# Recorded information
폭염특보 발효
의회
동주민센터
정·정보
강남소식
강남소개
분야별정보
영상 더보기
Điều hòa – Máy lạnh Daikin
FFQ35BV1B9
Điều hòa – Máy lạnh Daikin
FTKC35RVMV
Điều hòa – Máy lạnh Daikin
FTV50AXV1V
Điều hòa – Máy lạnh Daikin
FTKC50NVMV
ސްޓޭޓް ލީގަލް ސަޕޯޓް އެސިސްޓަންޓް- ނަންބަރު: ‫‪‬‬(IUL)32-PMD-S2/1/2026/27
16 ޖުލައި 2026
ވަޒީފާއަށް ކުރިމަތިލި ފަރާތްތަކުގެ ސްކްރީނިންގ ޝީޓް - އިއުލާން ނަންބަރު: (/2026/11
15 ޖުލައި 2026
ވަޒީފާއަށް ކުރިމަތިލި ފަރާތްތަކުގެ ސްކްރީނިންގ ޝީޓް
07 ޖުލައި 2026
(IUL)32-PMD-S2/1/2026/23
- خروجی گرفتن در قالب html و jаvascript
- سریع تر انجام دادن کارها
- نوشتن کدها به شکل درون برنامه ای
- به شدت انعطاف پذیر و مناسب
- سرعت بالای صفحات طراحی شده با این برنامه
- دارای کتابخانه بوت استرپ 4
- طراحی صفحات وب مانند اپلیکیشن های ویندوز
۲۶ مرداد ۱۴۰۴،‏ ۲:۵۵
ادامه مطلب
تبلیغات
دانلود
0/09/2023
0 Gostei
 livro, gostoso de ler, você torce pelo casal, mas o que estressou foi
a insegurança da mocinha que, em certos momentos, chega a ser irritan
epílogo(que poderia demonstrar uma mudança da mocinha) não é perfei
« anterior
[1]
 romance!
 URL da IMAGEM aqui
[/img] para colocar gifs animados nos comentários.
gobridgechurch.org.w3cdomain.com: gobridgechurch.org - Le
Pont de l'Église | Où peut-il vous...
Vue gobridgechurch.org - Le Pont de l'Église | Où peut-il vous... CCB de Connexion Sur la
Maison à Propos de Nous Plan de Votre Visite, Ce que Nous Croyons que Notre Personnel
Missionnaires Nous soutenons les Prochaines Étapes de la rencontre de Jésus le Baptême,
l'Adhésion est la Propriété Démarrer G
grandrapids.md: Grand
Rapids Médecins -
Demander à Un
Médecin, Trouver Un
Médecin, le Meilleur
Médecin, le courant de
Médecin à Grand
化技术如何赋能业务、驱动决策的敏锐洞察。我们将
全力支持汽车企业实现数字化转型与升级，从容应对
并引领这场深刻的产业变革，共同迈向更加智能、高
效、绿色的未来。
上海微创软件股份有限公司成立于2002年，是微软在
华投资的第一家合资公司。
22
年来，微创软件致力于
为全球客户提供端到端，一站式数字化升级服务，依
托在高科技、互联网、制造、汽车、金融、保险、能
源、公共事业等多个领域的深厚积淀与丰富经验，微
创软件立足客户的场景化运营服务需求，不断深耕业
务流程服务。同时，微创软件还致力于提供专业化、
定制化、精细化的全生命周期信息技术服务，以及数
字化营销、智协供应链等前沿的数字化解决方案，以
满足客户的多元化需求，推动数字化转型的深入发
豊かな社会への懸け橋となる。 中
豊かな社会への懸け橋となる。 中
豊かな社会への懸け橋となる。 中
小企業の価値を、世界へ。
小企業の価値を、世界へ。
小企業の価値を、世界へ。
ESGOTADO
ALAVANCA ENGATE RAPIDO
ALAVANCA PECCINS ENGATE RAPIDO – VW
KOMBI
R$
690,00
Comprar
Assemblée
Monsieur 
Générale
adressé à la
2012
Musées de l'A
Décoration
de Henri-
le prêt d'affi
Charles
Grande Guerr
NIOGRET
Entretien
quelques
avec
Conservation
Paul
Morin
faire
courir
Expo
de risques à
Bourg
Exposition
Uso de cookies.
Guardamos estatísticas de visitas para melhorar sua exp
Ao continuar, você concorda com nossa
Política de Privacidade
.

# Job item
The records above are to be copied out exactly, line for line.

# Your response
폭염특보 발효
의회
동주민센터
정·정보
강남소식
강남소개
분야별정보
영상 더보기
Điều hòa – Máy lạnh Daikin
FFQ35BV1B9
Điều hòa – Máy lạnh Daikin
FTKC35RVMV
Điều hòa – Máy lạnh Daikin
FTV50AXV1V
Điều hòa – Máy lạnh Daikin
FTKC50NVMV
ސްޓޭޓް ލީގަލް ސަޕޯޓް އެސިސްޓަންޓް- ނަންބަރު: ‫‪‬‬(IUL)32-PMD-S2/1/2026/27
16 ޖުލައި 2026
ވަޒީފާއަށް ކުރިމަތިލި ފަރާތްތަކުގެ ސްކްރީނިންގ ޝީޓް - އިއުލާން ނަންބަރު: (/2026/11
15 ޖުލައި 2026
ވަޒީފާއަށް ކުރިމަތިލި ފަރާތްތަކުގެ ސްކްރީނިންގ ޝީޓް
07 ޖުލައި 2026
(IUL)32-PMD-S2/1/2026/23
- خروجی گرفتن در قالب html و jаvascript
- سریع تر انجام دادن کارها
- نوشتن کدها به شکل درون برنامه ای
- به شدت انعطاف پذیر و مناسب
- سرعت بالای صفحات طراحی شده با این برنامه
- دارای کتابخانه بوت استرپ 4
- طراحی صفحات وب مانند اپلیکیشن های ویندوز
۲۶ مرداد ۱۴۰۴،‏ ۲:۵۵
ادامه مطلب
تبلیغات
دانلود
0/09/2023
0 Gostei
 livro, gostoso de ler, você torce pelo casal, mas o que estressou foi
a insegurança da mocinha que, em certos momentos, chega a ser irritan
epílogo(que poderia demonstrar uma mudança da mocinha) não é perfei
« anterior
[1]
 romance!
 URL da IMAGEM aqui
[/img] para colocar gifs animados nos comentários.
gobridgechurch.org.w3cdomain.com: gobridgechurch.org - Le
Pont de l'Église | Où peut-il vous...
Vue gobridgechurch.org - Le Pont de l'Église | Où peut-il vous... CCB de Connexion Sur la
Maison à Propos de Nous Plan de Votre Visite, Ce que Nous Croyons que Notre Personnel
Missionnaires Nous soutenons les Prochaines Étapes de la rencontre de Jésus le Baptême,
l'Adhésion est la Propriété Démarrer G
grandrapids.md: Grand
Rapids Médecins -
Demander à Un
Médecin, Trouver Un
Médecin, le Meilleur
Médecin, le courant de
Médecin à Grand
化技术如何赋能业务、驱动决策的敏锐洞察。我们将
全力支持汽车企业实现数字化转型与升级，从容应对
并引领这场深刻的产业变革，共同迈向更加智能、高
效、绿色的未来。
上海微创软件股份有限公司成立于2002年，是微软在
华投资的第一家合资公司。
22
年来，微创软件致力于
为全球客户提供端到端，一站式数字化升级服务，依
托在高科技、互联网、制造、汽车、金融、保险、能
源、公共事业等多个领域的深厚积淀与丰富经验，微
创软件立足客户的场景化运营服务需求，不断深耕业
务流程服务。同时，微创软件还致力于提供专业化、
定制化、精细化的全生命周期信息技术服务，以及数
字化营销、智协供应链等前沿的数字化解决方案，以
满足客户的多元化需求，推动数字化转型的深入发
豊かな社会への懸け橋となる。 中
豊かな社会への懸け橋となる。 中
豊かな社会への懸け橋となる。 中
小企業の価値を、世界へ。
小企業の価値を、世界へ。
小企業の価値を、世界へ。
ESGOTADO
ALAVANCA ENGATE RAPIDO
ALAVANCA PECCINS ENGATE RAPIDO – VW
KOMBI
R$
690,00
Comprar
Assemblée
Monsieur 
Générale
adressé à la
2012
Musées de l'A
Décoration
de Henri-
le prêt d'affi
Charles
Grande Guerr
NIOGRET
Entretien
quelques
avec
Conservation
Paul
Morin
faire
courir
Expo
de risques à
Bourg
Exposition
Uso de cookies.
Guardamos estatísticas de visitas para melhorar sua exp
Ao continuar, você concorda com nossa
Política de Privacidade
.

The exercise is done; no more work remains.